Winnebago Industries – which has 20% of the market on RV manufacturing in the U.S. – has seen its stock double from about $10 per share in 2012 to around $20 today. Randy Potts, CEO of Winnebago, has said “during the depths of the recession, we weren’t even running the factory at times, it was slow, business was that bad. Now we are running the factory every week. In fact, people are working overtime.” So what’s fueling the rise in demand for RVs and RV park spaces?
The baby boomers
The statistic that RV park owners have virtually written on their walls is that 10,000 baby boomers are retiring each day in the U.S. That is a staggering number.
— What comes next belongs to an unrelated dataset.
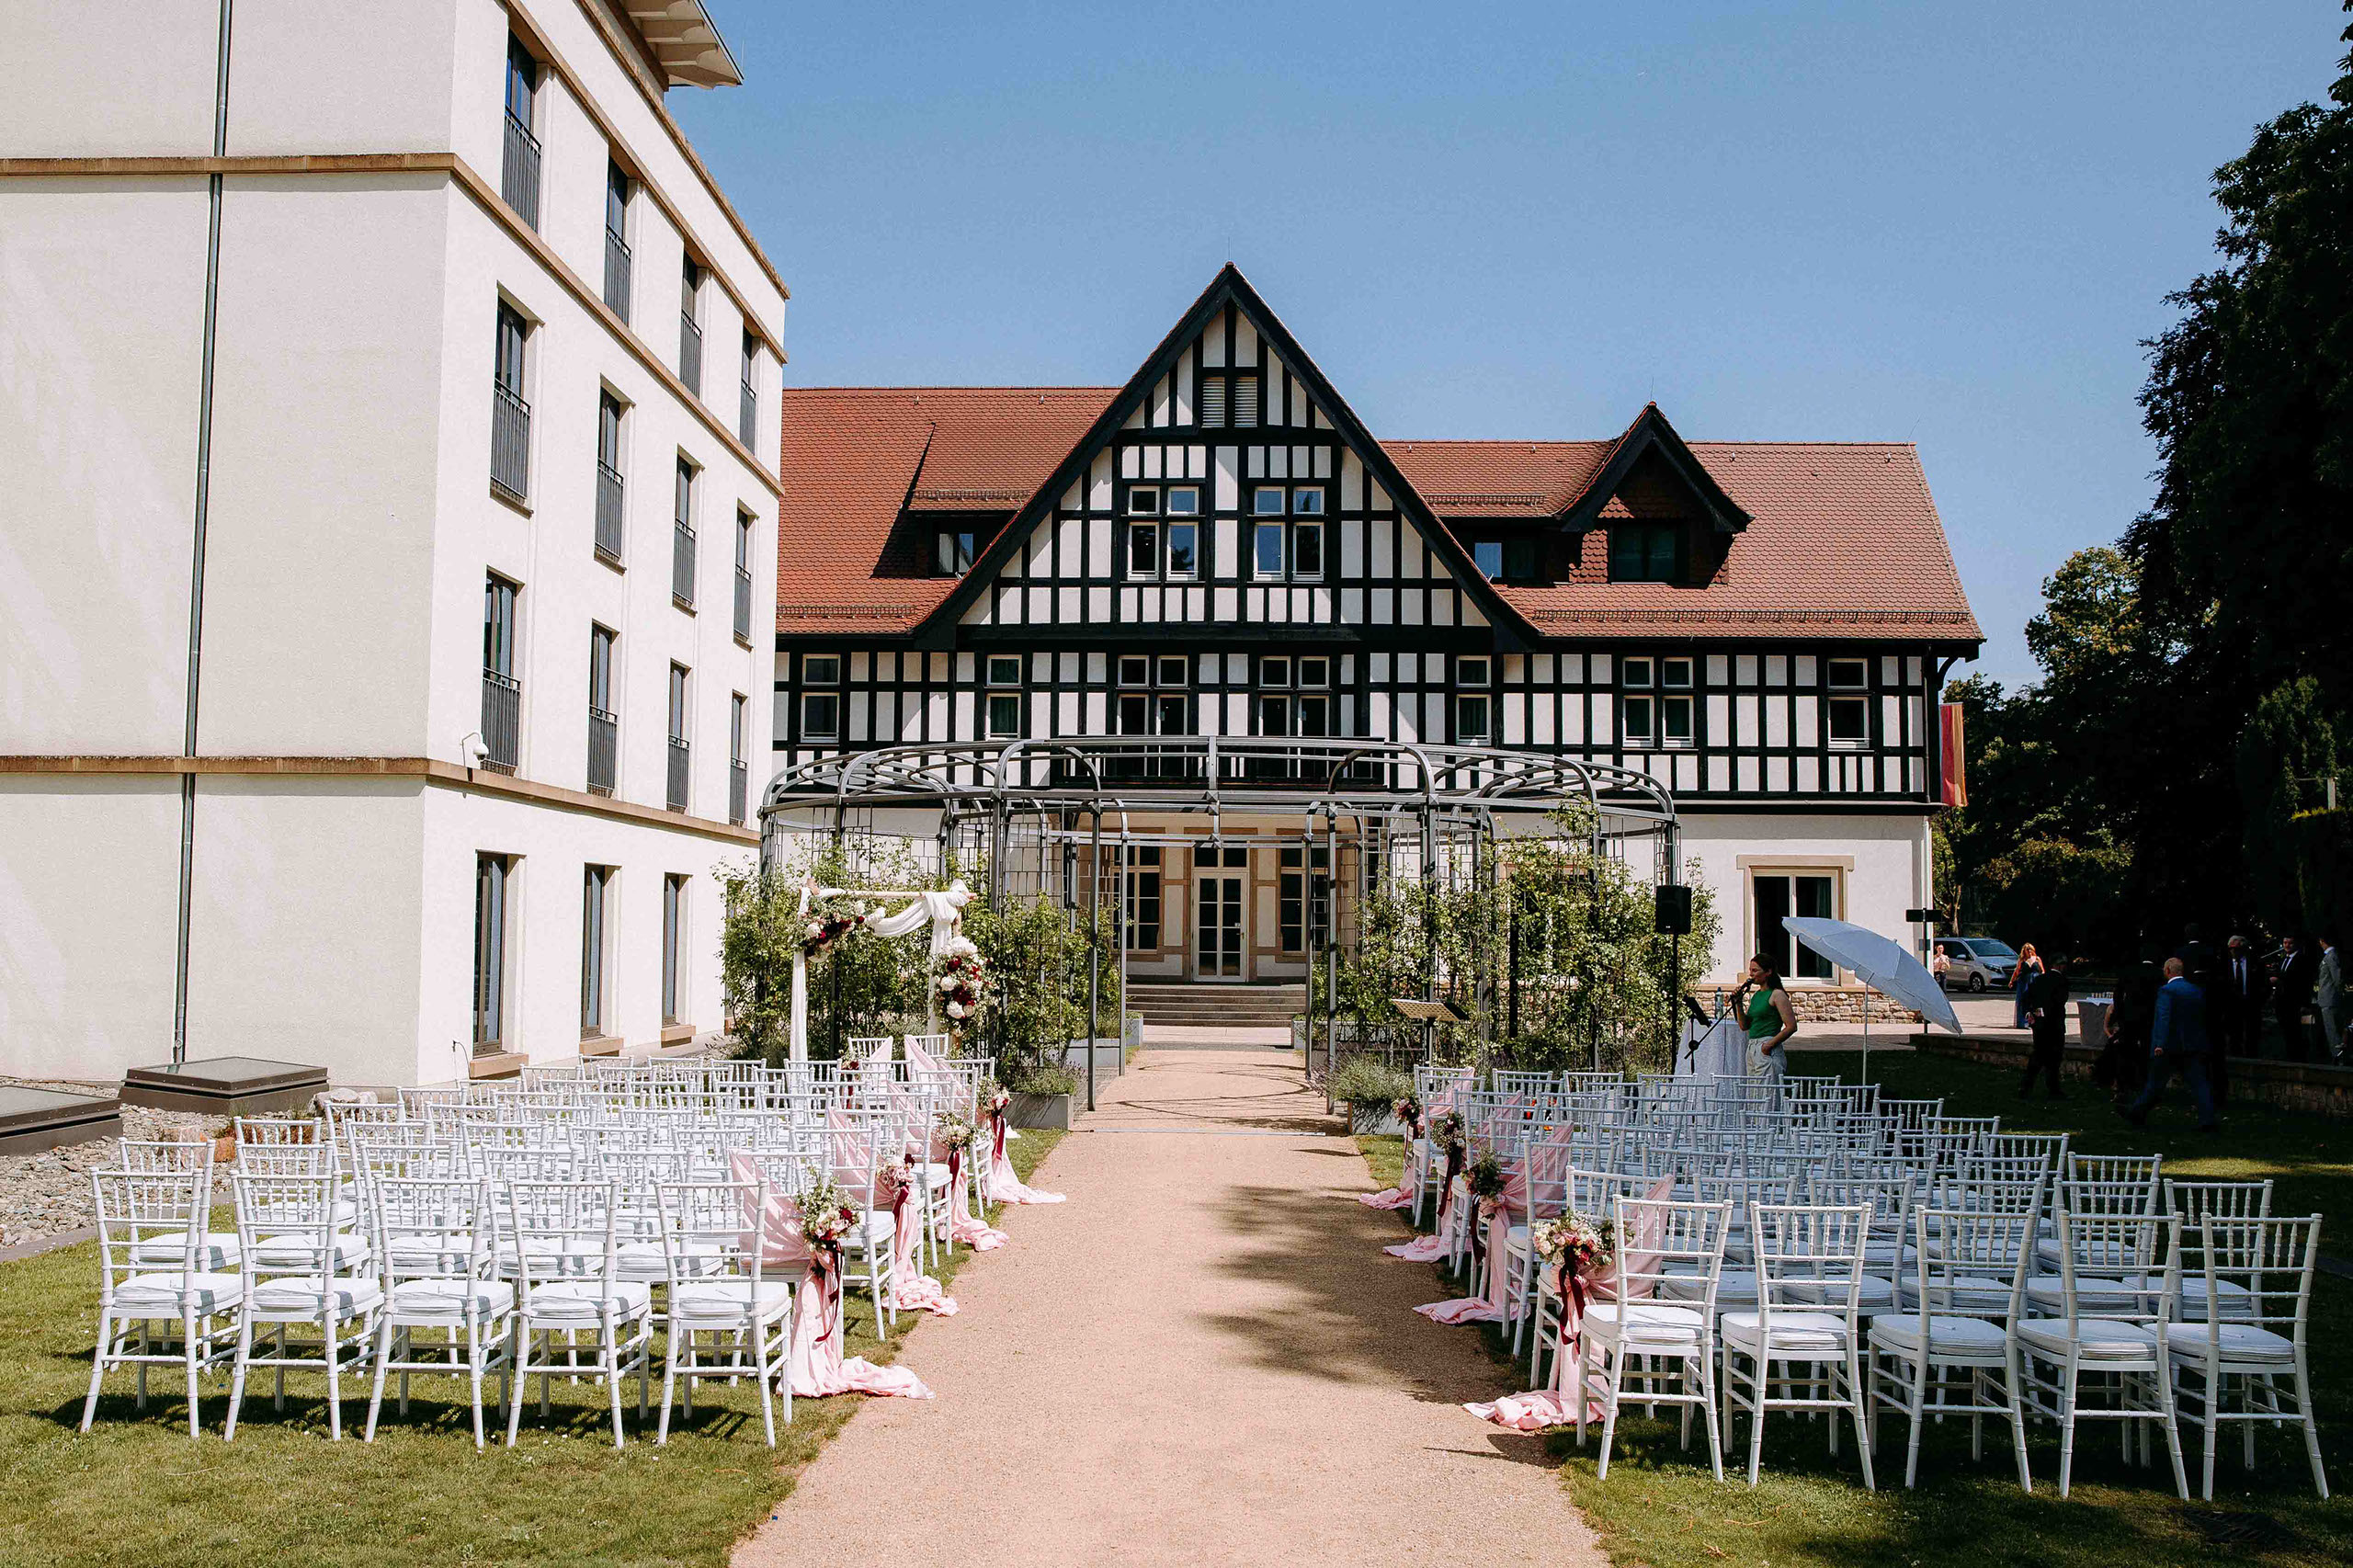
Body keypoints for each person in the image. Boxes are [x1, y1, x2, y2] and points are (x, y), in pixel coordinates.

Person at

If only 1% of that group bought an RV, it would be 100 new RVs sold per day. Bear in mind that the U.S. average is that 9% of the U.S. households own an RV – so the real number might be nine times that or 900 RVs per day! There are currently 9 million RV households out of 100 million in the U.S. And that’s a lot of RVs.
Lower price points
The average Winnebago RV costs $138,000. That’s a lot of money. But Winnebago, and other RV manufacturers, have been bringing out less expensive product lines that are more in the $20,000 range. This is attracting a whole new group of customers, as well as motivating those who were on the fence to take the plunge. In addition, they have been improving each model to make it more attractive and up to date. With pop-outs and better color selections, the quality of the RV experience has improved dramatically.
Better mileage
RV manufacturers have been developing methods to stretch the mileage to up to 20 miles per gallon. Gasoline is the largest single expense to operating an RV, and with the mileage historically running around 10 miles per gallon, improvements of 50% to 100% are in sight. There is a direct correlation between fuel economy and the frequency that RV owners hit the road, so RV park owners are a big beneficiary of these improvements.
Stable fuel prices
While it’s unlikely that gasoline will ever drop back to under $1 a gallon, the giant hikes in fuel prices over the last few years have played havoc with RV usage. If you are accustom to $2.50 gas, $3.50 is pretty depressing. But now that gasoline prices have stabilized, the “sticker shock” of hitting the road in your RV has evaporated. You can now plan your trip and be on budget with gas. And if gasoline prices go down, that could be yet another positive jolt to RV park owners.
Conclusion
The RV park industry has lucked into the Cinderella story for real estate, through a combination of positive factors all hitting at one time. Although it will take some time for the effects to be felt by all RV park operators, those with destination RV parks are already seeing some of the best occupancy in years. The future of RV parks is looking bright.